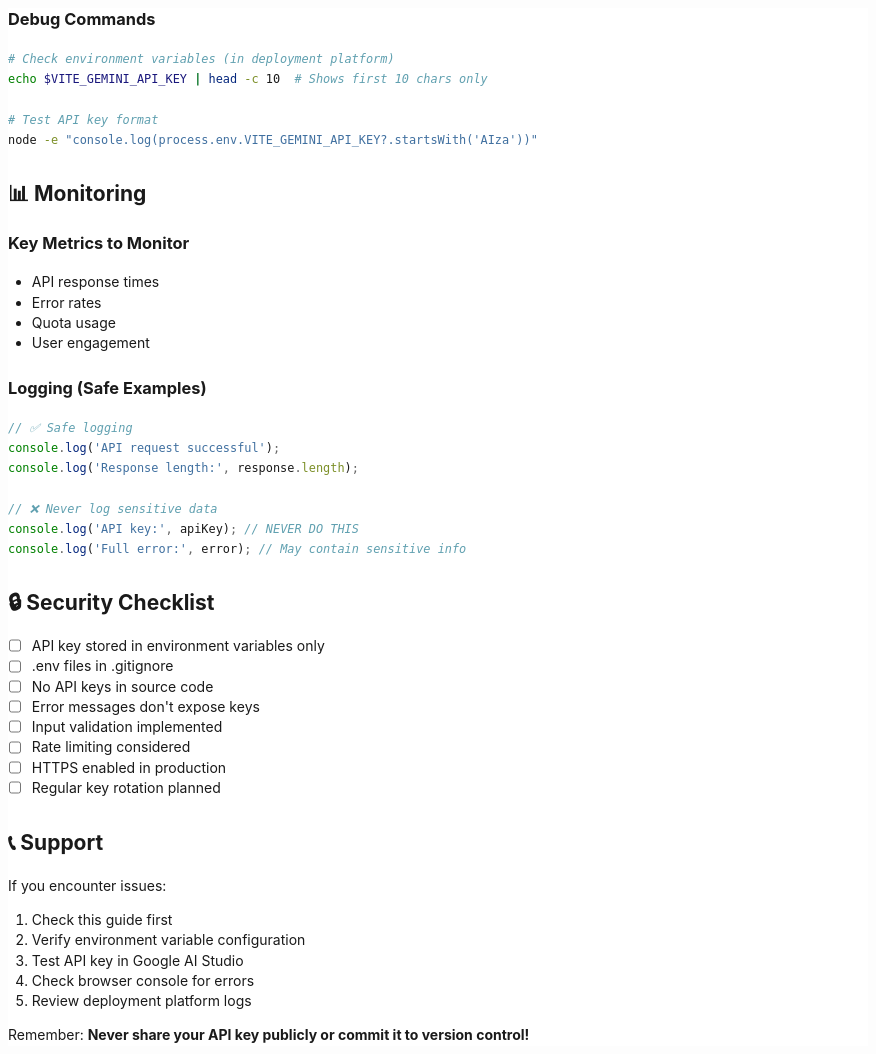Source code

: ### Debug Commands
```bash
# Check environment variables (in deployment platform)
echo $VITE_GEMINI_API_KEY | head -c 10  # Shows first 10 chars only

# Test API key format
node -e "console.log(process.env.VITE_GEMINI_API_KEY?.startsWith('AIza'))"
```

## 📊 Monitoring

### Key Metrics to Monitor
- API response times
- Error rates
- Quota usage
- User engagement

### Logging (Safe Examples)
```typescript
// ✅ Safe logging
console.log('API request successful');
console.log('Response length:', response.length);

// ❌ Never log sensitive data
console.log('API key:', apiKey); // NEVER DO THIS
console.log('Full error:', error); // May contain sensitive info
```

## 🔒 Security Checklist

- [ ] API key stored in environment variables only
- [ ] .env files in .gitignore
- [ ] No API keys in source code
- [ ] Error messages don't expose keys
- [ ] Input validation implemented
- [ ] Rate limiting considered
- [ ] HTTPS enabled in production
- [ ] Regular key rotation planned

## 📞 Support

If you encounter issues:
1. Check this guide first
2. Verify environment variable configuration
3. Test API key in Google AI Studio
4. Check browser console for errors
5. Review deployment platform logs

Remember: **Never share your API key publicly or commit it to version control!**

● ● ● ● ●

▸ WHAT TO PRODUCE: Here, the lines to copy run from the one containing "### Debug Commands" to the final line of the listing; copy them exactly and nothing else.

▸ RESULT FOR THIS TASK:
: ### Debug Commands
```bash
# Check environment variables (in deployment platform)
echo $VITE_GEMINI_API_KEY | head -c 10  # Shows first 10 chars only

# Test API key format
node -e "console.log(process.env.VITE_GEMINI_API_KEY?.startsWith('AIza'))"
```

## 📊 Monitoring

### Key Metrics to Monitor
- API response times
- Error rates
- Quota usage
- User engagement

### Logging (Safe Examples)
```typescript
// ✅ Safe logging
console.log('API request successful');
console.log('Response length:', response.length);

// ❌ Never log sensitive data
console.log('API key:', apiKey); // NEVER DO THIS
console.log('Full error:', error); // May contain sensitive info
```

## 🔒 Security Checklist

- [ ] API key stored in environment variables only
- [ ] .env files in .gitignore
- [ ] No API keys in source code
- [ ] Error messages don't expose keys
- [ ] Input validation implemented
- [ ] Rate limiting considered
- [ ] HTTPS enabled in production
- [ ] Regular key rotation planned

## 📞 Support

If you encounter issues:
1. Check this guide first
2. Verify environment variable configuration
3. Test API key in Google AI Studio
4. Check browser console for errors
5. Review deployment platform logs

Remember: **Never share your API key publicly or commit it to version control!**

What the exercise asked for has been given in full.